Sus primeros escarceos habían sido en ambientes mineros asturianos, muy radicalizados en sus reivindicaciones y en su lucha contra la dictadura franquista: “Me inventé mi pertenencia a un organismo ficticio, la Junta Interministerial de Movilización Industrial, de la cual me hice tarjetas como secretario general, que utilicé como tapadera para conversar con todo el mundo, incluidos dirigentes del clandestino sindicato Comisiones Obreras”. Y añadía: “como yo hablaba con todos, me lo contaban todo y todos querían hablar, saqué la conclusión de que hablar era lo que había que hacer”. Pero en el Gobierno, “había voces que querían militarizar las minas”.
Comprometido en espiar movimiento de oposición antifranquista y “ante la propuesta del clandestino Partido Comunista de España de convocar una Huelga Nacional Política con el mínimo de violencia”, precisaba Cassinello, “tardamos tiempo en descubrir que, en las manifestaciones, no todos los manifestantes eran del PCE”.
A propósito de los asesinatos de abogados laboralistas y vecinales del PCE del bufete de la calle de Atocha, en enero de 1977, Cassinello descartaba que fuera una operación estatal ejecutada ante el temor, difundido por el aparato policial-militar aún franquista, de que el PCE preparaba un golpe de mano. “No estoy de acuerdo”, destacaba. “Lo de Atocha fue obra de tres locos de extrema derecha, cuyos crímenes, al igual que los del GRAPO, de extrema izquierda, para mí, era un auténtico fracaso frente a nuestros propósitos de cambio”. Cambio que él y algunos otros miembros de los servicios secretos militares percibieron “en el contacto con la realidad, al ver y tocar el cambio en la sociedad y confirmar que las previsiones oficiales del régimen no eran realistas.
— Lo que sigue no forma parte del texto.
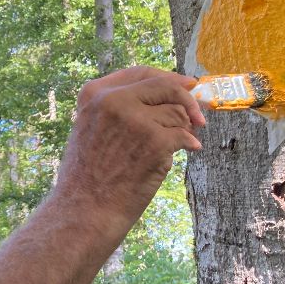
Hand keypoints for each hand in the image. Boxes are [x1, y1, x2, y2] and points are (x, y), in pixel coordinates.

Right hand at [56, 66, 205, 229]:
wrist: (85, 210)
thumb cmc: (88, 177)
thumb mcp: (91, 128)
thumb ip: (119, 109)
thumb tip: (168, 97)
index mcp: (95, 94)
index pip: (140, 73)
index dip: (169, 77)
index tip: (188, 84)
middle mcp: (113, 100)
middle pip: (164, 85)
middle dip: (187, 99)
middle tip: (199, 117)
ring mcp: (134, 119)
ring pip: (177, 112)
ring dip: (183, 128)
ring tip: (176, 146)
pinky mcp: (154, 140)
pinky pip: (185, 135)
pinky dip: (190, 144)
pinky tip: (188, 152)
Nosotros, (los espías militares) no teníamos por qué ser censores de todo aquello”.
Imputado por el juez Garzón en la enfangada guerra sucia contra ETA, consideraba compatible la democracia y el secreto, bajo el que vivió tantos años; pero matizaba: “En política, al secreto debemos llamarle prudencia”. Y subrayaba: “De los políticos con los que traté, fue Adolfo Suárez quien mejor comprendió la función de los servicios secretos”. Amigo íntimo de Santiago Bastos, azote militar del golpismo, de elegir la sentencia más apta para definirse, Andrés Cassinello elegiría la máxima maquiaveliana: “Nada hay ignominioso si redunda en beneficio de la patria”.
Rafael Fraguas es autor de la tesis doctoral sobre el Secreto de Estado, de donde proceden las declaraciones del teniente general Andrés Cassinello.